**TASK OBJECTIVE**
From the first line to the last, return the data exactly, with no pictures.

--- --- ---

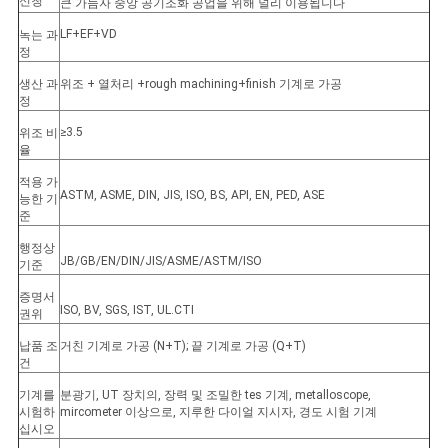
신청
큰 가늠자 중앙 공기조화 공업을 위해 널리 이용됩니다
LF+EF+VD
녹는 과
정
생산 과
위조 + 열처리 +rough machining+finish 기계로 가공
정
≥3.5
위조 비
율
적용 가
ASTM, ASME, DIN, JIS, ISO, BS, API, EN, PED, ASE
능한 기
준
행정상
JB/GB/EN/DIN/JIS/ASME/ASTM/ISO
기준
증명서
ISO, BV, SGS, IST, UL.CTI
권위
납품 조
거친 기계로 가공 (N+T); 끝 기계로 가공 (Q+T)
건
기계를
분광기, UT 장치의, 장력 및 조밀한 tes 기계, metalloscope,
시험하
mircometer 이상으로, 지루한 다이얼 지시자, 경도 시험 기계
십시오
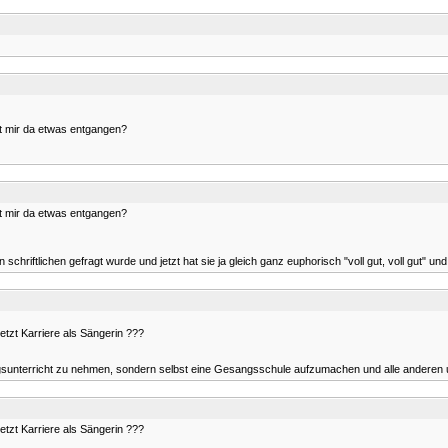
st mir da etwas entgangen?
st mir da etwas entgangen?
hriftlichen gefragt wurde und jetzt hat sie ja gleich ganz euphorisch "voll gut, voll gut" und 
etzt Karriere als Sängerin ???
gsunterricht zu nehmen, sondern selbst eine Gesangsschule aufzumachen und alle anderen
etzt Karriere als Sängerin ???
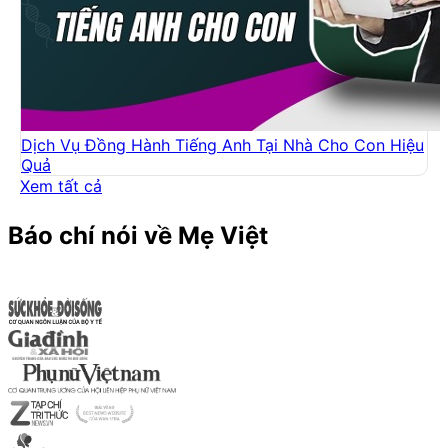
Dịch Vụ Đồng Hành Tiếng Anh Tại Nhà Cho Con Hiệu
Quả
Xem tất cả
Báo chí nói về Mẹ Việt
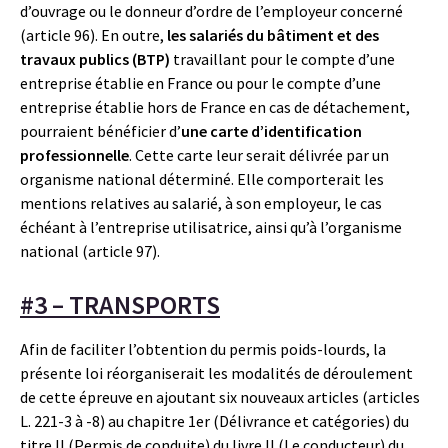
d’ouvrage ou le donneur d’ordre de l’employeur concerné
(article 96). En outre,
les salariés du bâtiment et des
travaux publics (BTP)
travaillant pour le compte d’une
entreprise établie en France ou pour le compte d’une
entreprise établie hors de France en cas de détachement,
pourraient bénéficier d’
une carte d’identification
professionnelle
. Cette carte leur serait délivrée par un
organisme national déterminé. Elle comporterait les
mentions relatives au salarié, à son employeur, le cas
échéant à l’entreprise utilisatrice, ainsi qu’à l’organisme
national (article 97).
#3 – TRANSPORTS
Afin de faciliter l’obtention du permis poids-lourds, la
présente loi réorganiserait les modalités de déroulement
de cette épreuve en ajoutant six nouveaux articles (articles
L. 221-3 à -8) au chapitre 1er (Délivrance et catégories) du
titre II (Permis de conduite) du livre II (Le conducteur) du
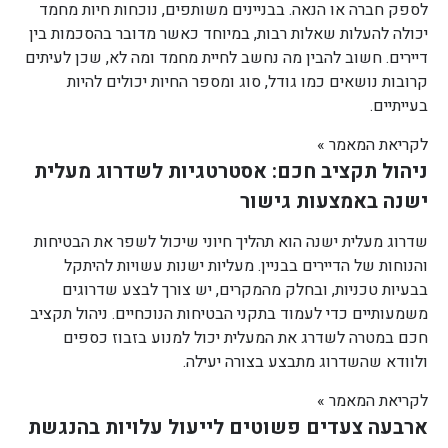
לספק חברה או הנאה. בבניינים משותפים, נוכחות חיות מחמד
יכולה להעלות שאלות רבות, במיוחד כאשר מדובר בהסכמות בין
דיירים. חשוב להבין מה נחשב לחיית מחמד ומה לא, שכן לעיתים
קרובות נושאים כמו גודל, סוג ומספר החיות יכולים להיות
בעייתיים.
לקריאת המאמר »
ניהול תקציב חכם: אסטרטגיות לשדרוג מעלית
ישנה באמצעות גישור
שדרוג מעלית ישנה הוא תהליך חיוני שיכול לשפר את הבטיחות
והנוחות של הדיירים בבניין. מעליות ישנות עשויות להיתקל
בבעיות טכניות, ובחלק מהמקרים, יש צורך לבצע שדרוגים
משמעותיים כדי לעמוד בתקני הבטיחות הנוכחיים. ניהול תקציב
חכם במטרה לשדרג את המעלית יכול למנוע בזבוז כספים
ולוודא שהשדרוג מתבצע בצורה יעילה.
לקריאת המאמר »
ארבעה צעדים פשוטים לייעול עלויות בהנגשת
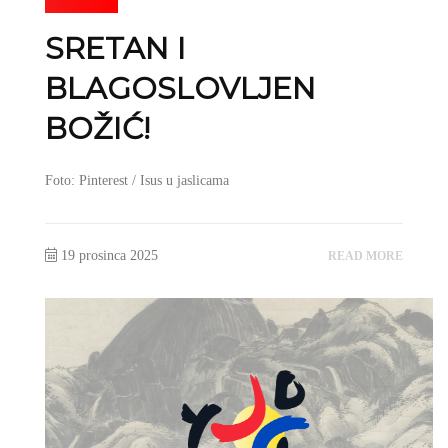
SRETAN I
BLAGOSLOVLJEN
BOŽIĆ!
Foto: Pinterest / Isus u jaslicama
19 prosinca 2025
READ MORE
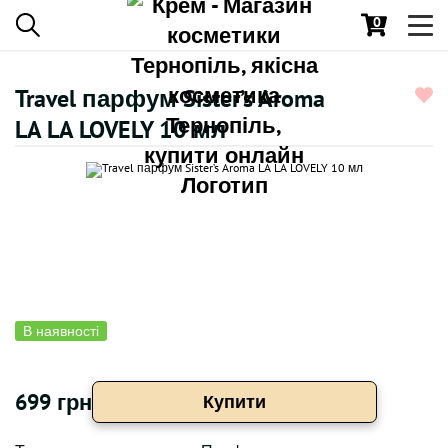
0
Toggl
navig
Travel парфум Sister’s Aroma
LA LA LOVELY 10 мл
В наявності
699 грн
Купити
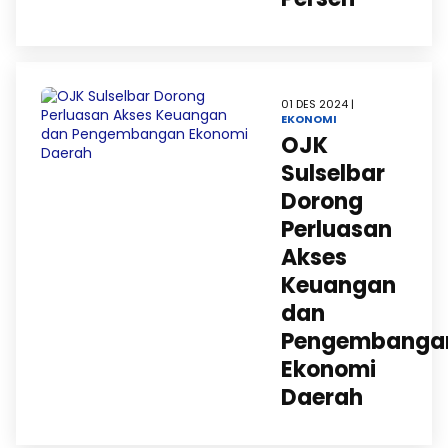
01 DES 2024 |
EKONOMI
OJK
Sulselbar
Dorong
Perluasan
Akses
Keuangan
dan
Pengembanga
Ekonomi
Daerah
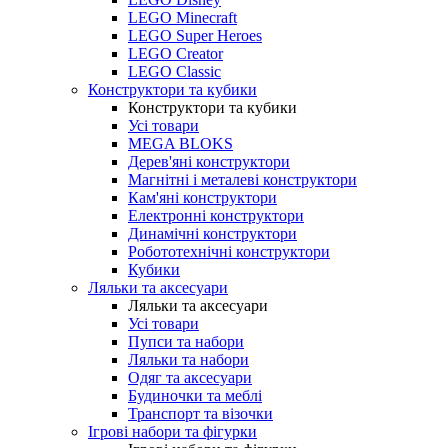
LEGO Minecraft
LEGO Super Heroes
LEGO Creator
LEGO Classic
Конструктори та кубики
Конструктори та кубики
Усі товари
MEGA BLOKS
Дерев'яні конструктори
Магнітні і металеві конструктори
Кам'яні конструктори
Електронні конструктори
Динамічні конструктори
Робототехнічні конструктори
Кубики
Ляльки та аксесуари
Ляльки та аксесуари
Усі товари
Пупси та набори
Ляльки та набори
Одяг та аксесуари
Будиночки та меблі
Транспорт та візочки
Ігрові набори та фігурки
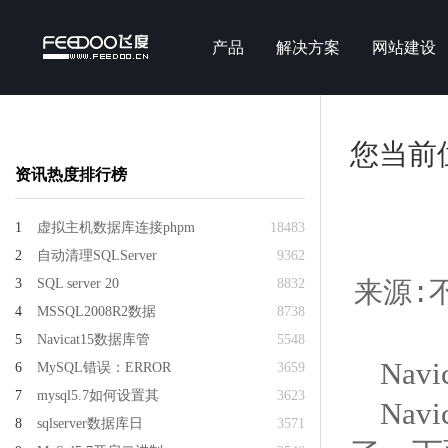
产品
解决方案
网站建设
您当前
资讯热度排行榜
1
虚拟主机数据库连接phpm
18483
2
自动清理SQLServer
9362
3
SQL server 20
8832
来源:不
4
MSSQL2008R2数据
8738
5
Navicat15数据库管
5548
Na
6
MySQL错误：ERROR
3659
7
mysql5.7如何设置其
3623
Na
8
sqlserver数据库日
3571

--- --- ---

**FINAL ANSWER**
신청
큰 가늠자 중앙 공기조화 공업을 위해 널리 이용됩니다
LF+EF+VD
녹는 과
정
생산 과
위조 + 열처리 +rough machining+finish 기계로 가공
정
≥3.5
위조 비
율
적용 가
ASTM, ASME, DIN, JIS, ISO, BS, API, EN, PED, ASE
능한 기
준
행정상
JB/GB/EN/DIN/JIS/ASME/ASTM/ISO
기준
증명서
ISO, BV, SGS, IST, UL.CTI
권위
납품 조
거친 기계로 가공 (N+T); 끝 기계로 가공 (Q+T)
건
기계를
분광기, UT 장치의, 장력 및 조밀한 tes 기계, metalloscope,
시험하
mircometer 이상으로, 지루한 다이얼 지시자, 경도 시험 기계
십시오
st mir da etwas entgangen?
st mir da etwas entgangen?
hriftlichen gefragt wurde und jetzt hat sie ja gleich ganz euphorisch "voll gut, voll gut" und 
etzt Karriere als Sängerin ???
gsunterricht zu nehmen, sondern selbst eine Gesangsschule aufzumachen und alle anderen
etzt Karriere als Sängerin ???
Dịch Vụ Đồng Hành Tiếng Anh Tại Nhà Cho Con Hiệu
Quả
Xem tất cả
Báo chí nói về Mẹ Việt
d’ouvrage ou le donneur d’ordre de l’employeur concerné
(article 96). En outre,
les salariés du bâtiment et des
travaux publics (BTP)
travaillant pour le compte d’une
entreprise établie en France ou pour le compte d’une
entreprise établie hors de France en cas de détachement,
pourraient bénéficier d’
une carte d’identification
professionnelle
. Cette carte leur serait délivrée par un
organisme national déterminé. Elle comporterait les
mentions relatives au salarié, à son employeur, le cas
échéant à l’entreprise utilisatrice, ainsi qu’à l’organisme
national (article 97).
#3 – TRANSPORTS
Afin de faciliter l’obtention du permis poids-lourds, la
présente loi réorganiserait les modalités de déroulement
de cette épreuve en ajoutant six nouveaux articles (articles
L. 221-3 à -8) au chapitre 1er (Délivrance et catégories) du
titre II (Permis de conduite) du livre II (Le conducteur) du
לספק חברה או הנאה. בבניינים משותפים, נוכחות חיות מחמד
יכולה להעלות שאלות רבות, במיוחד כאשר מדובר בהסכמות בין
דיירים. חשוב להבין מה נחשב לחיית מחמד ומה לא, שכן לעיתים
קרובות נושאים כמו גודל, סוג ומספר החיות יכולים להיות
בעייתיים.
לקריאת המאמר »
ניהול תקציב חכם: אסטרטגיות לשדרוג מעלית
ישנה באמצעות גישור
שדרוג מעלית ישנה הוא תהליך חיוני שיכול לשפר את הבטיחות
והנוחות של הדיירים בבניין. מעליות ישנות עשויות להיתקל
בבעיות טכניות, ובחלק מהמקרים, יש צורך לבצע שדרוגים
משמעותיים כדי לעמוד בתקני הבטיחות הנוכחיים. ניהול תקציב
חכם במטרה לשדרג את המעלית יכול למנוע בזבוז כספים
ולוודא שהשדרוג מתבצע בצורה יעילה.
לקריאת המאמר »
ארבעה צעדים פשוטים לייעול עלויות בהנגשת
SRETAN I
BLAGOSLOVLJEN
BOŽIĆ!
Foto: Pinterest / Isus u jaslicama
19 prosinca 2025
READ MORE
0
Toggl
navig
Travel парфум Sister’s Aroma
LA LA LOVELY 10 мл
В наявності
699 грн
Купити
01 DES 2024 |
EKONOMI
OJK
Sulselbar
Dorong
Perluasan
Akses
Keuangan
dan
Pengembanga
Ekonomi
Daerah
LEGO Minecraft
LEGO Super Heroes
LEGO Creator
LEGO Classic
Конструктори та кубики
Конструктори та кубики
Усі товари
MEGA BLOKS
Дерев'яні конструктори
Магнітні і металеві конструктори
Кам'яні конструктори
Електронні конструктори
Динамічні конструктори
Робототехнічні конструктори
Кубики
Ляльки та аксесуари
Ляльки та аксесуари
Усі товари
Пупси та набори
Ляльки та набори
Одяг та аксесуари
Будиночки та меблі
Транспорт та візочки
Ігрові набори та фігурки
产品
解决方案
网站建设
您当前
资讯热度排行榜
1
虚拟主机数据库连接phpm
18483
2
自动清理SQLServer
9362
3
SQL server 20
8832
来源:不
4
MSSQL2008R2数据
8738
5
Navicat15数据库管
5548
Na
6
MySQL错误：ERROR
3659
7
mysql5.7如何设置其
3623
Na
8
sqlserver数据库日
3571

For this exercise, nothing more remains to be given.